We believe that European investments would be very good for Sri Lanka because they take into account high environmental, social and governance standards. They’re more focused on helping socially in the host country. Because they have such a long perspective, European investors need to be sure that the legal framework will be stable; that the rules will not change every six months. We need a stable legal environment, which makes it easy for European investors to transfer funds, to convert Rupees, to invest in forex without discriminatory taxation. We need equal access to property, with legal protection and the possibility of being able to be present in Sri Lanka to work. I know that all that is possible with the Board of Investment, or the one stop shop principle. In reality, this is difficult. The rules have often been changed sometimes at short notice. It has discouraged a number of European investors. So now we need a stable, simple procedure so that the people have confidence in Sri Lanka’s investment climate.

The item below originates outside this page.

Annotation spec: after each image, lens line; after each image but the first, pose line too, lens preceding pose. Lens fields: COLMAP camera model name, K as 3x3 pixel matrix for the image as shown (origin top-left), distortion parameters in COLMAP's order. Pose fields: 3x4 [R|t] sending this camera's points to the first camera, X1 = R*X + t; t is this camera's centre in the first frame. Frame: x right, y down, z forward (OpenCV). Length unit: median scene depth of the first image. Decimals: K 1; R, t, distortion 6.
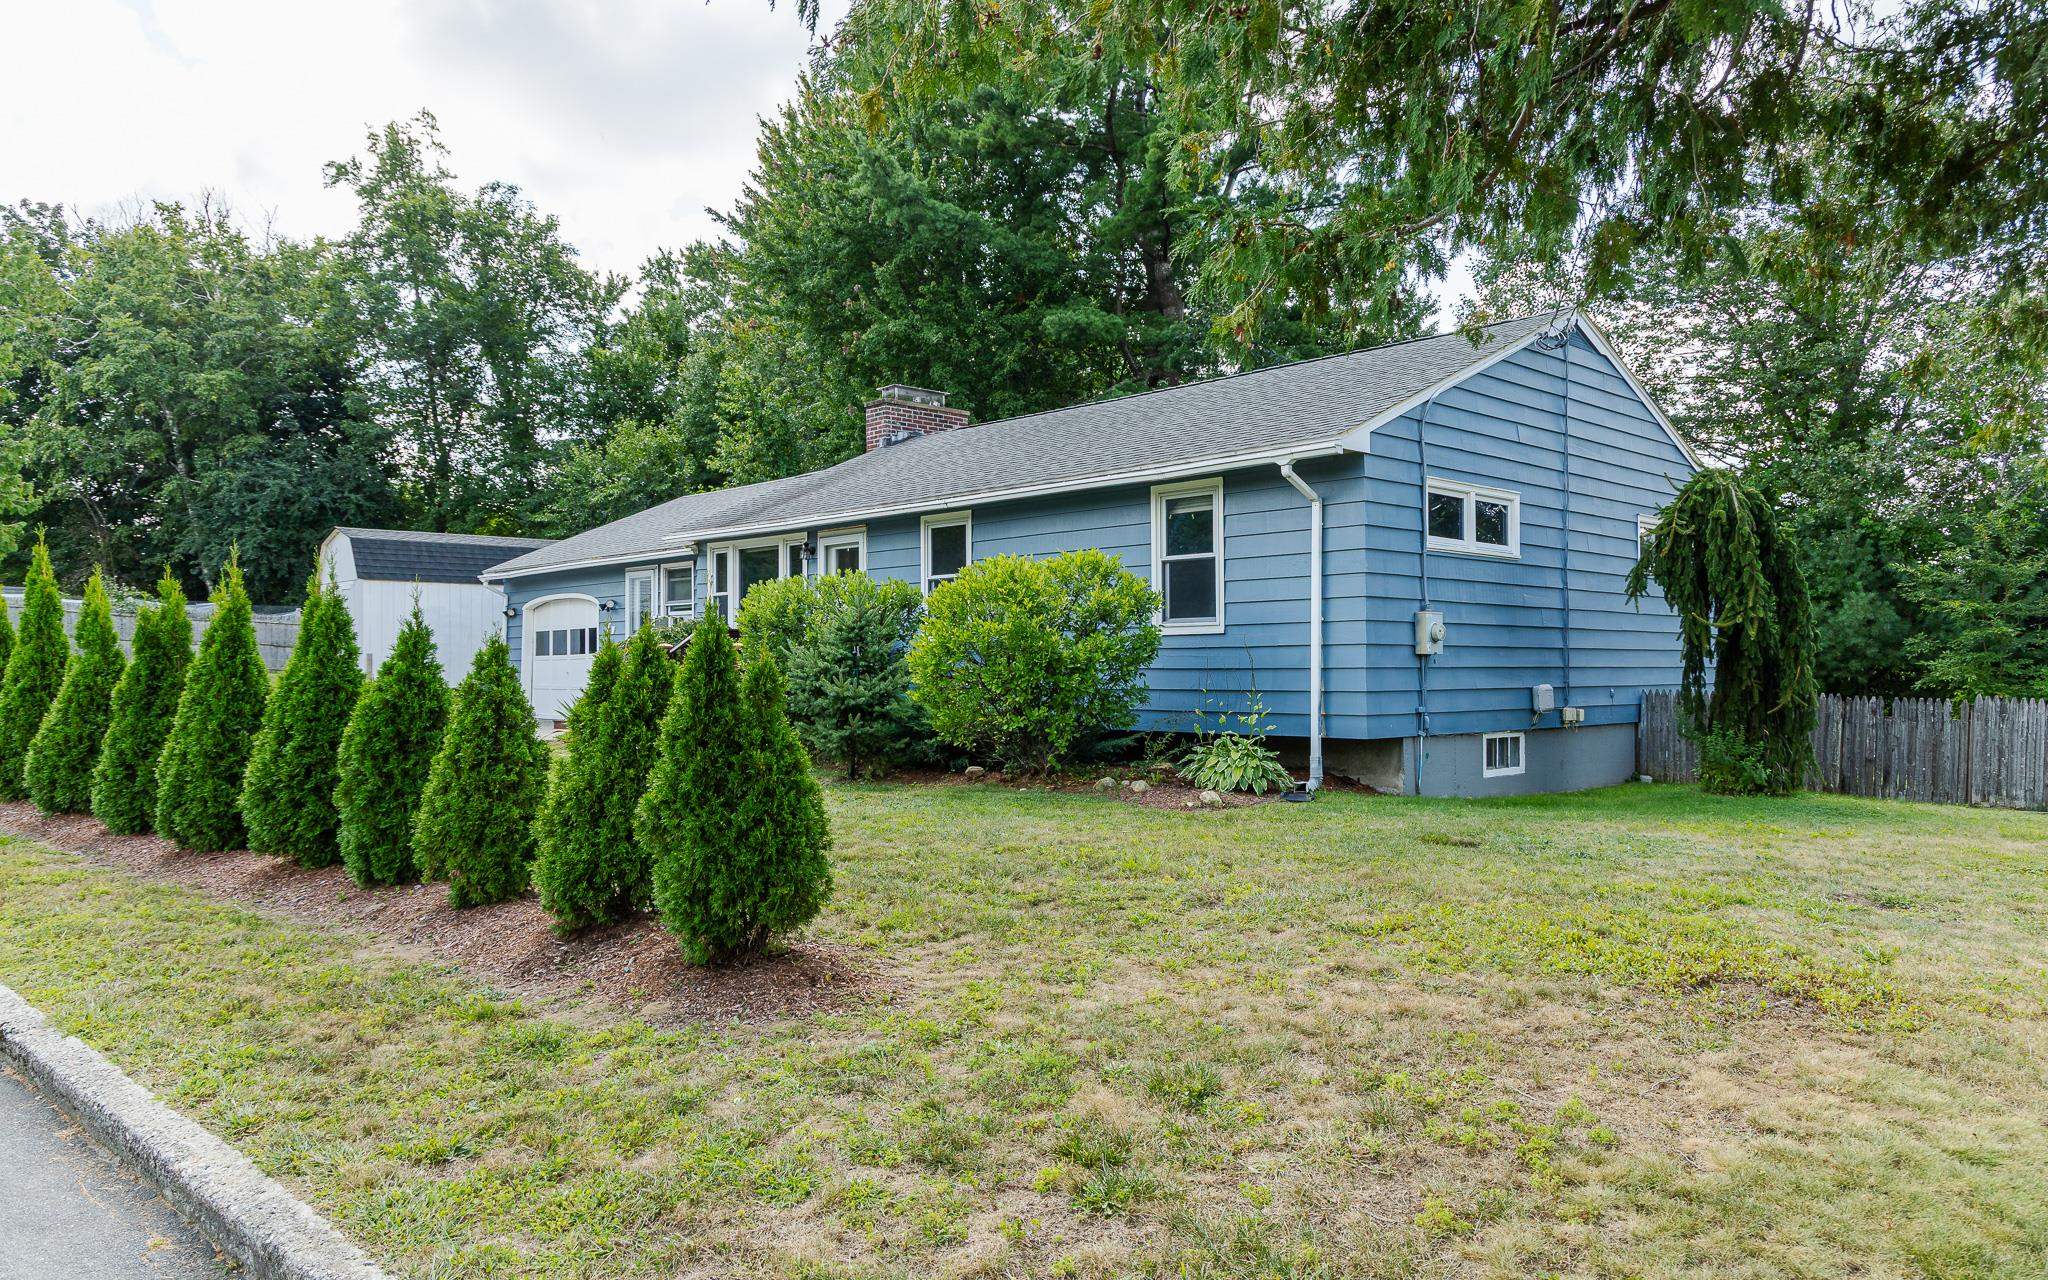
lens RADIAL K [[1401.9, 0, 1024.0], [0, 1401.9, 640.0], [0, 0, 1]] dist [0.009845, 0.000845]
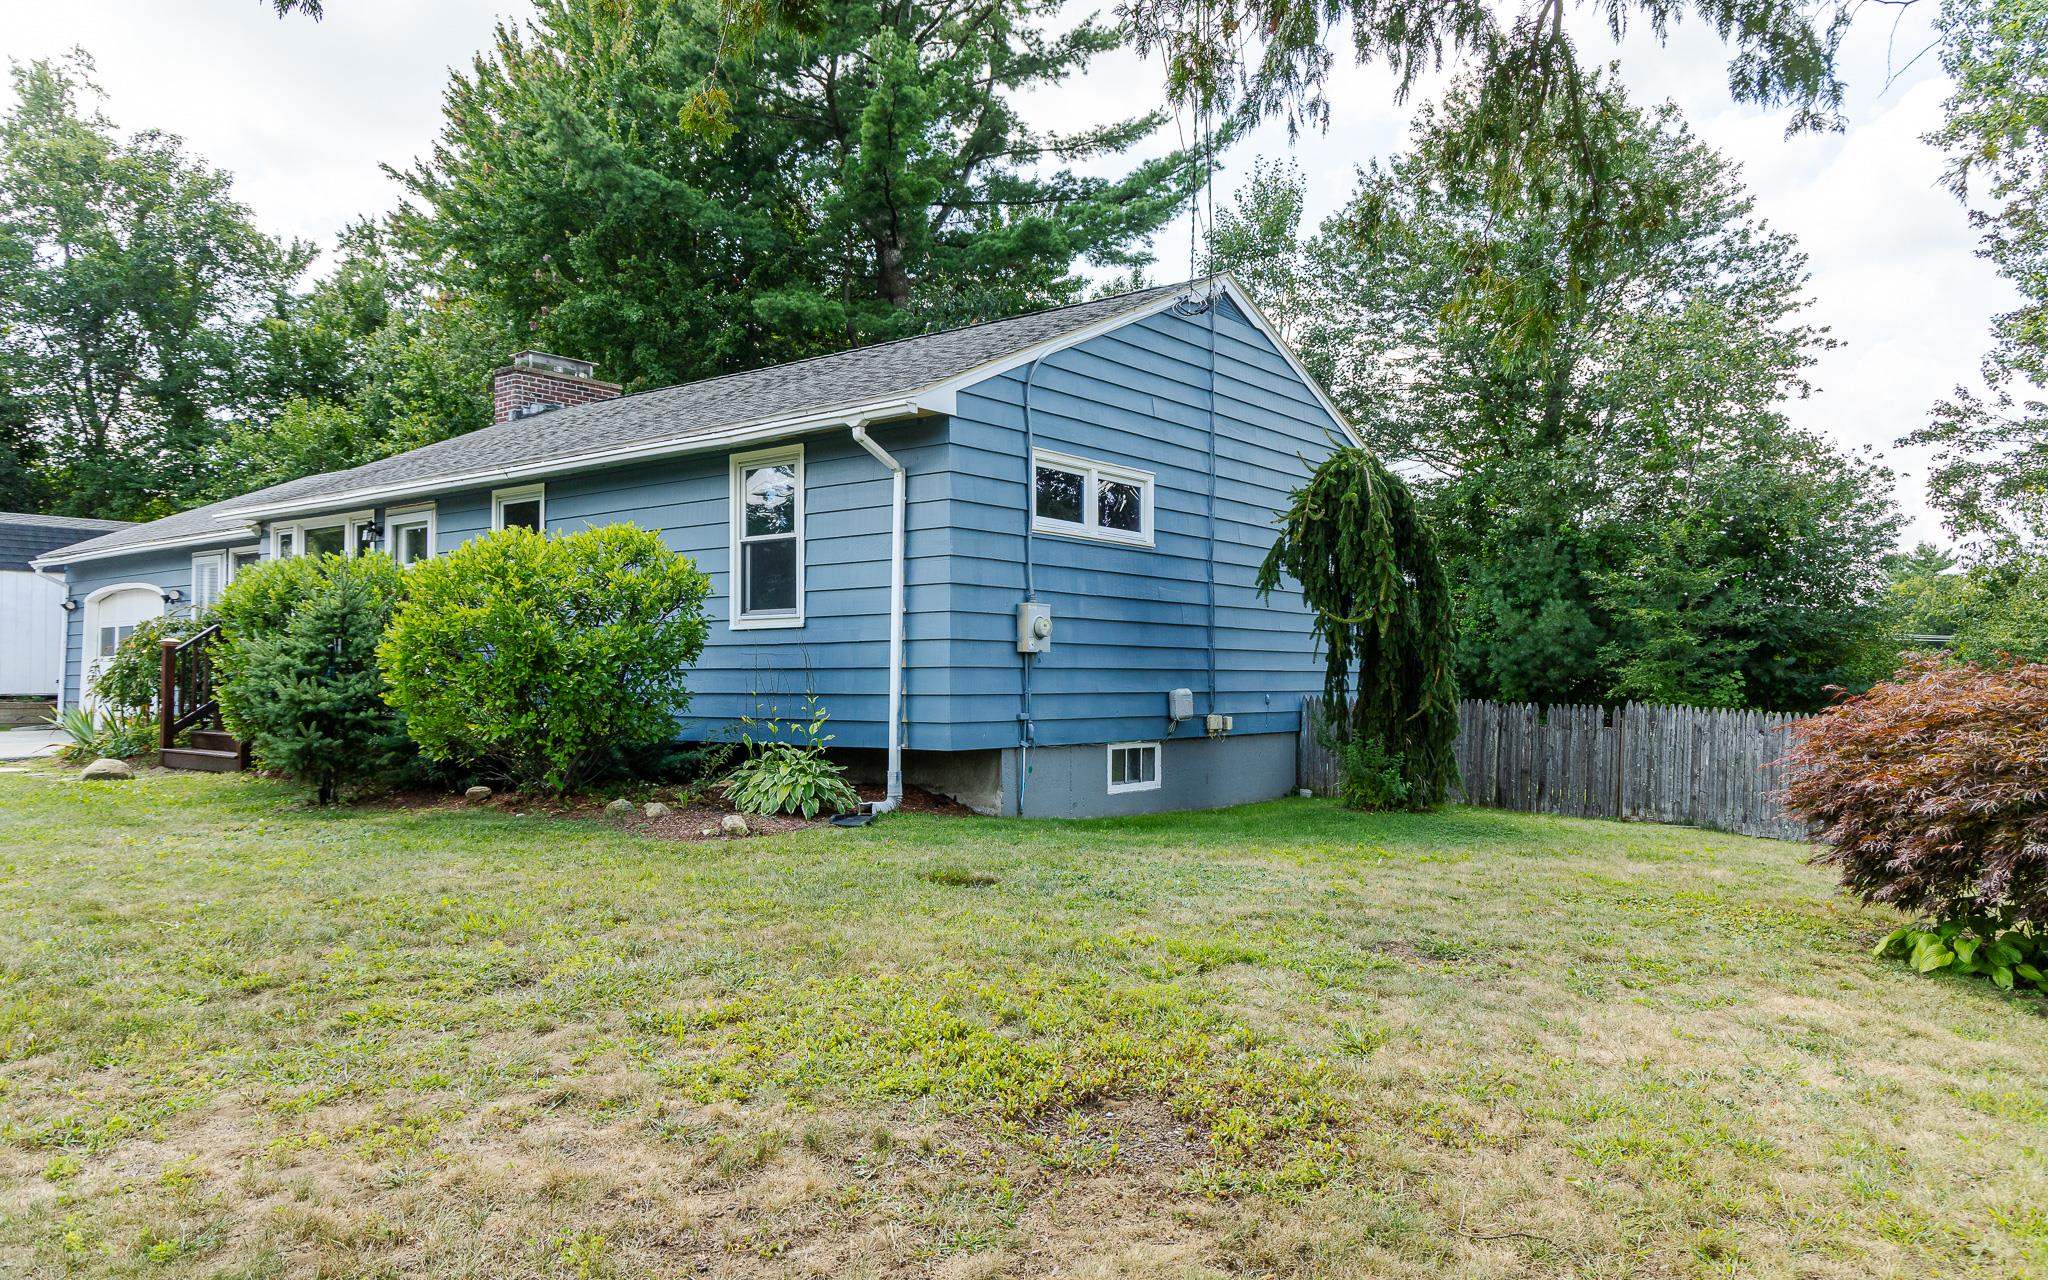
lens RADIAL K [[1398.1, 0, 1024.0], [0, 1398.1, 640.0], [0, 0, 1]] dist [0.005413, -0.000932]
pose [[0.990346, 0.007636, 0.138404, 0.146529], [-0.006438, 0.999938, -0.009102, 0.009253], [-0.138465, 0.008123, 0.990334, 0.131179]]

Q Can you specify an area where these rules change?
For example, repatriation of profits and convertibility of profits. The introduction of a limit of dividends that could be transferred abroad was a blow to investors’ confidence. When the limit was increased, it was another difficult moment for long-term investors.
Q As part of the reconciliation process, does the EU insist on holding elections?
Provincial, and local elections are stipulated in the Constitution. As such, anyone in Sri Lanka has a legitimate interest in having the Constitution respected. Now, if there are special conditions or circumstances where this is not possible, it is for Sri Lanka to decide. But as outsiders without any wish to interfere in the local life, we have to say every citizen has an interest in having the Constitution being observed.
Q What is your assessment of the Russia-Ukraine war on Sri Lanka?
I know that because of historic links, there is some sympathy in Sri Lanka for Russia. There are a number of tourists from Russia. But this history of strong relations should not make one forget the fact that there’s one invader and one invaded country. All the arguments that there was provocation or that there was no significant attention paid to the needs of a great country like Russia, do not change the fact that tanks and jets and missiles have been sent from one country to another and are causing destruction. There is no justification for territorial aggression, for not respecting the territorial integrity of a neighbour, for killing people, for attacking all the infrastructure in particular linked to energy and transport. This is a very negative development for Sri Lanka. It increases the price of commodities that are essential for Sri Lanka, such as chemical fertilizer, petrol, oil, diesel and grain. A stronger stance by Sri Lanka would be useful. Sri Lanka’s abstention on this matter can be construed by some as condoning the precedent of a territorial aggression.
Q Though the war is over here, people believe LTTE sympathisers are active in the EU region. What have you got to say about it?
I do not have elements to assess the activity of ex-LTTE members in Europe and elsewhere as there are no official figures but it seems to me, based on my very limited knowledge, that the core of the Tamil diaspora that could have some sympathy for the LTTE is not located in the EU territories. The LTTE is a banned organisation. So any member or any structure or any bank account can be investigated and corrective measures can be taken.